Run gergich help for detailed information about all supported commands. In your build scripts, you'll typically be using gergich comment, gergich capture and gergich publish. Comments are stored locally in a sqlite database until you publish. This way you can queue up comments from many disparate processes. Comments are published to HEAD's corresponding patchset in Gerrit (based on Change-Id + <sha>)

gergich comment <comment_data>

<comment_data> is a JSON object (or array of objects). Each comment object should have the following properties:

  • path - the relative file path, e.g. "app/models/user.rb"
  • position - either a number (line) or an object (range). If an object, must have the following numeric properties:
    • start_line
    • start_character
    • end_line
    • end_character
  • message - the text of the comment
  • severity - "info"|"warn"|"error" - this will automatically prefix the comment (e.g. "[ERROR] message here"), and the most severe comment will be used to determine the overall Code-Review score (0, -1, or -2 respectively)

Note that a cover message and Code-Review score will be inferred from the most severe comment.

Examples

gergich comment '{"path":"foo.rb","position":3,"severity":"error",
                  "message":"ಠ_ಠ"}'
gergich comment '{"path":"bar.rb","severity":"warn",
                  "position":{"start_line":3,"start_character":5,...},
                  "message":"¯\_(ツ)_/¯"}'
gergich comment '[{"path":"baz.rb",...}, {...}, {...}]'

gergich capture <format> <command>

For common linting formats, gergich capture can be used to automatically do gergich comment calls so you don't have to wire it up yourself.

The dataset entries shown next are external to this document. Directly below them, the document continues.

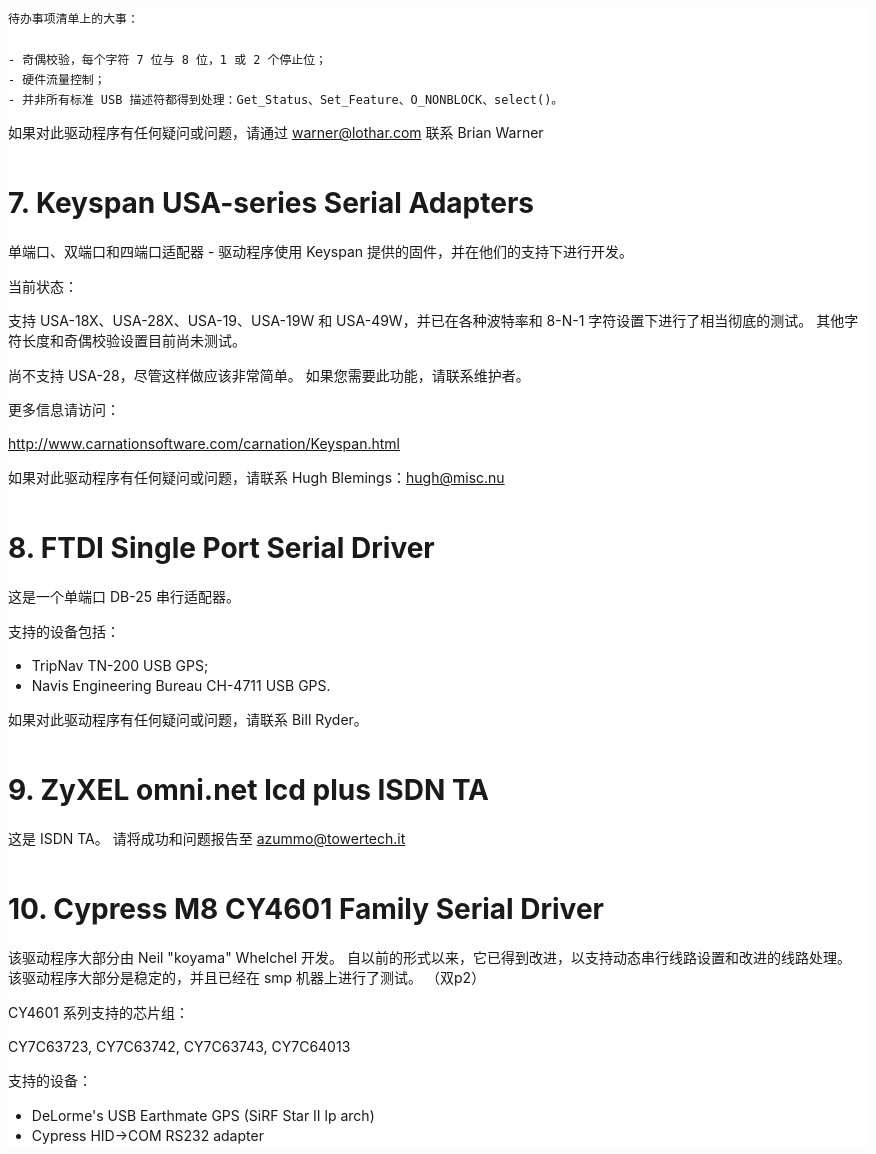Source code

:     待办事项清单上的大事：

    - 奇偶校验，每个字符 7 位与 8 位，1 或 2 个停止位；
    - 硬件流量控制；
    - 并非所有标准 USB 描述符都得到处理：Get_Status、Set_Feature、O_NONBLOCK、select()。

如果对此驱动程序有任何疑问或问题，请通过 warner@lothar.com 联系 Brian Warner


# 7. Keyspan USA-series Serial Adapters

单端口、双端口和四端口适配器 - 驱动程序使用 Keyspan 提供的固件，并在他们的支持下进行开发。

当前状态：

支持 USA-18X、USA-28X、USA-19、USA-19W 和 USA-49W，并已在各种波特率和 8-N-1 字符设置下进行了相当彻底的测试。 其他字符长度和奇偶校验设置目前尚未测试。

尚不支持 USA-28，尽管这样做应该非常简单。 如果您需要此功能，请联系维护者。

更多信息请访问：

<http://www.carnationsoftware.com/carnation/Keyspan.html>

如果对此驱动程序有任何疑问或问题，请联系 Hugh Blemings：hugh@misc.nu


# 8. FTDI Single Port Serial Driver

这是一个单端口 DB-25 串行适配器。

支持的设备包括：

- TripNav TN-200 USB GPS;
- Navis Engineering Bureau CH-4711 USB GPS.

如果对此驱动程序有任何疑问或问题，请联系 Bill Ryder。


# 9. ZyXEL omni.net lcd plus ISDN TA

这是 ISDN TA。 请将成功和问题报告至 azummo@towertech.it


# 10. Cypress M8 CY4601 Family Serial Driver

该驱动程序大部分由 Neil "koyama" Whelchel 开发。 自以前的形式以来，它已得到改进，以支持动态串行线路设置和改进的线路处理。 该驱动程序大部分是稳定的，并且已经在 smp 机器上进行了测试。 （双p2）

CY4601 系列支持的芯片组：

CY7C63723, CY7C63742, CY7C63743, CY7C64013

支持的设备：

- DeLorme's USB Earthmate GPS (SiRF Star II lp arch)
- Cypress HID->COM RS232 adapter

<format> - One of the following:

  • brakeman
  • rubocop
  • eslint
  • i18nliner
  • flake8
  • stylelint
  • yamllint
  • shellcheck - shellcheck json output
  • custom:<path>:<class_name> - file path and ruby class_name of a custom formatter.

<command> - The command to run whose output conforms to <format>. Output from the command will still go to STDOUT, and Gergich will preserve its exit status. If command is "-", Gergich will simply read from STDIN and the exit status will always be 0.

Custom formatters:

To create a custom formatter, create a class that implements a run method that takes a string of command output and returns an array of comment hashes (see gergich comment's <comment_data> format), e.g.

class MyFormatter
  def run(output)
    output.scan(/^Oh noes! (.+?):(\d+): (.*)$/).map do |file, line, error|
      { path: file, message: error, position: line.to_i, severity: "error" }
    end
  end
end

Examples:

gergich capture rubocop "bundle exec rubocop"

gergich capture eslint eslint

gergich capture i18nliner "rake i18nliner:check"

gergich capture shellcheck "shellcheck --format json build.sh"

gergich capture custom:./gergich/xss:Gergich::XSS "node script/xsslint"

docker-compose run --rm web eslint | gergich capture eslint -
# you might be interested in $PIPESTATUS[0]

gergich publish

Publish all draft comments/labels/messages for this patchset. no-op if there are none.

The cover message and Code-Review label (e.g. -2) are inferred from the comments, but labels and messages may be manually set (via gergich message and gergich labels)

How do I test my changes?

Write tests of course, but also be sure to test it end-to-end via the CLI... Run gergich for a list of commands, as well as help for each command. There's also a citest thing that we run on our Jenkins that ensures each CLI command succeeds, but it doesn't test all branches for each command.

After running a given command, you can run gergich status to see the current draft of the review (what will be sent to Gerrit when you do gergich publish).

You can even do a test publish to Gerrit, if you have valid Gerrit credentials in GERGICH_USER / GERGICH_KEY. It infers the Gerrit patchset from the working directory, which may or may not correspond to something actually in Gerrit, so YMMV. That means you can post to a Gergich commit in Gerrit, or if you run it from another project's directory, you can post to its Gerrit revision.